The Cambridge Cookery School team had everything set up and prepared in their bright contemporary kitchen featuring state-of-the-art appliances. All of the ingredients were organised and measured. Other helpful shortcuts included toasting/grinding hazelnuts, hard boiling egg yolks and caramelising apples.
We started by making a flourless chocolate biscuit that would be used later to layer the Hazelnut and White Chocolate Mousse Torte.

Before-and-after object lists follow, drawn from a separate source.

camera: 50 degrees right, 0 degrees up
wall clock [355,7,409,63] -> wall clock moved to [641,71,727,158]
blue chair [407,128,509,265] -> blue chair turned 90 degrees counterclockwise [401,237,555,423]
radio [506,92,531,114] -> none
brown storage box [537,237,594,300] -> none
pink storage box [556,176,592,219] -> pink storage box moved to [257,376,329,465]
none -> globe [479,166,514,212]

This included melting dark chocolate in a bain marie, whisking eggs then using the folding technique Javier taught us.
We made the white chocolate and hazelnut mousse, including the pâte à bombe (a hot syrup made with sugar and egg yolks that’s used as a stable base for mousse-like desserts).

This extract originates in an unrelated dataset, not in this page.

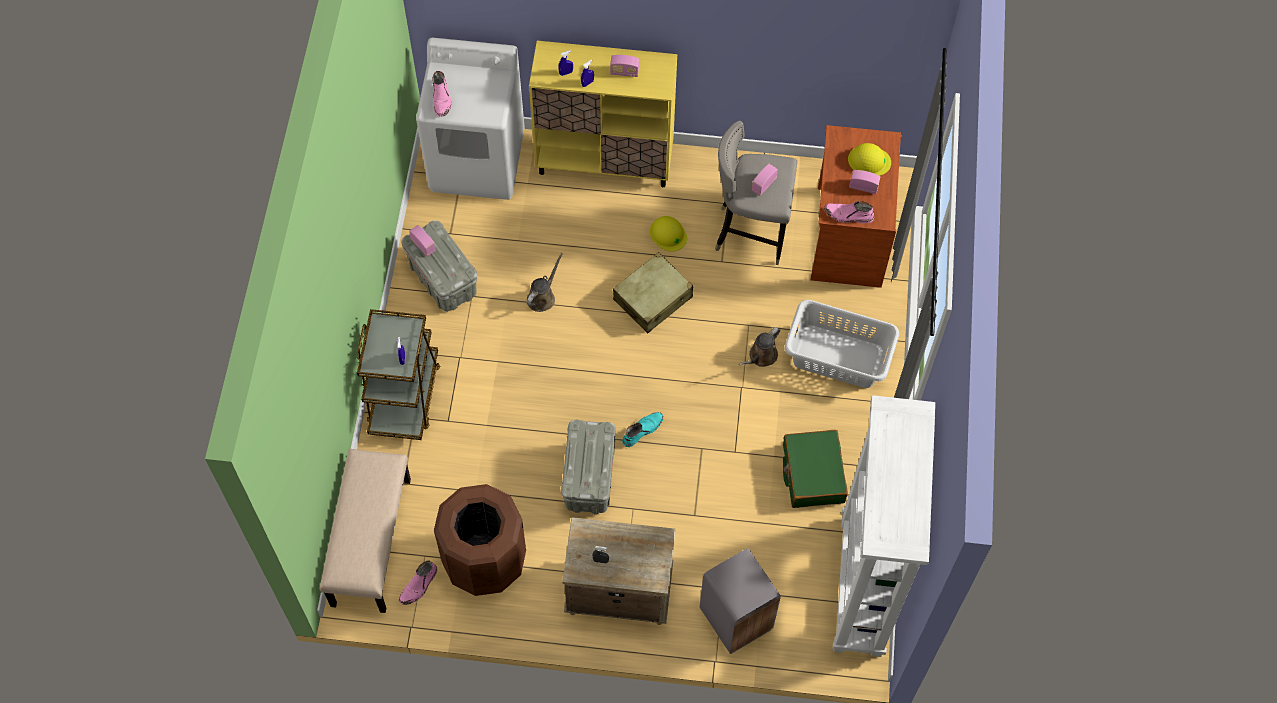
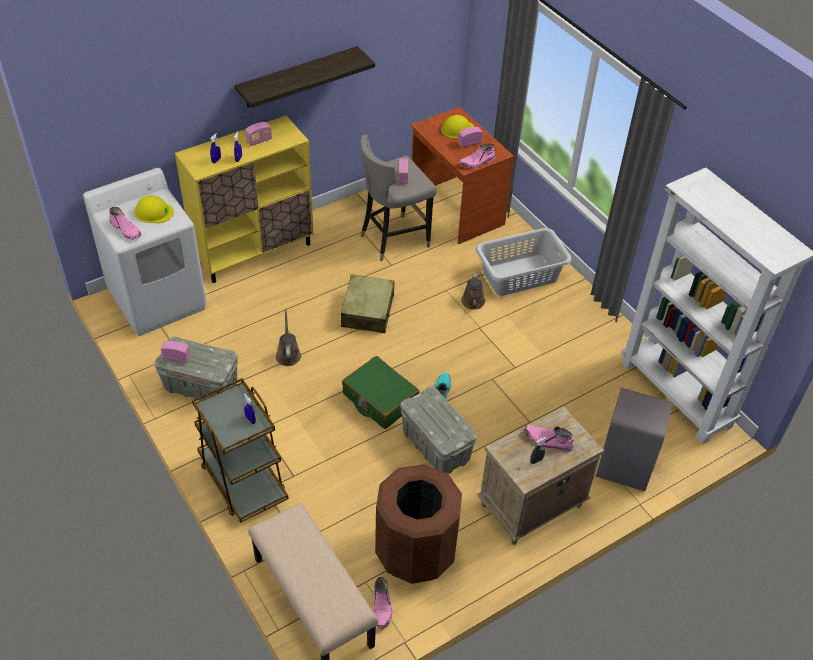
camera: 40 degrees left, 15 degrees down
yellow hard hat [650,216,687,252] -> yellow hard hat moved to [135,196,174,223]
green suitcase [783,430,848,508] -> green suitcase moved to [342,356,420,429]
none -> shelf [235,46,375,108]
none -> pink boot [524,425,574,452]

I was more than happy to stay on apple-dicing duty during the pâte à bombe preparation. The apples would be used for the Mozart Cake later on.
Once the chocolate biscuit was baked, we later cut out circles to layer them into 12 mini tortes (6 per person).
There was a whole torte made for the class to enjoy, along with Prosecco, later in the day. Seconds? Yes, please!
We also made Mozart cake, a masterpiece layered with cinnamon sable discs, chocolate sabayon mousse and cinnamon scented apples. Javier taught us to make the cinnamon sweet pastry for the sable discs (pâte sablée à la cannelle), which required some skill as the texture is meant to be sandy (hence, the French word sable).
While the pâte sablée baked, we made chocolate sabayon mousse. The cinnamon apples (which I helped peel and dice earlier on) were caramelised for us.
We assembled our own Mozart cakes, layering with sabayon mousse and apples. I, of course, broke the top cinnamon sable disc so whilst I do have a photo of my lovely creation for posterity, here’s a much better photo of Barbara’s Mozart Cake, topped with apple slices and brushed with apricot glaze.
My (cracked) Mozart cake may have looked less than perfect, but it definitely tasted delicious! We were given two big boxes to take home our 6 mini tortes and cake.
I learned so much from the class and it definitely inspired me to keep baking. This was the first of a series of classes led by guest chef Javier Cervantes. Have a look at Cambridge Cookery School’s 2016 masterclasses with Javier Cervantes so you too can have the great opportunity to learn from a Master.
Due to a last minute cancellation, the Cambridge Cookery School were able to invite me to attend the Chocolate Masterclass, as the students worked in pairs. I was by no means obligated to write about it but decided to share the experience in a written review. Although the class was complimentary, all views are my own. I did not receive compensation for my review.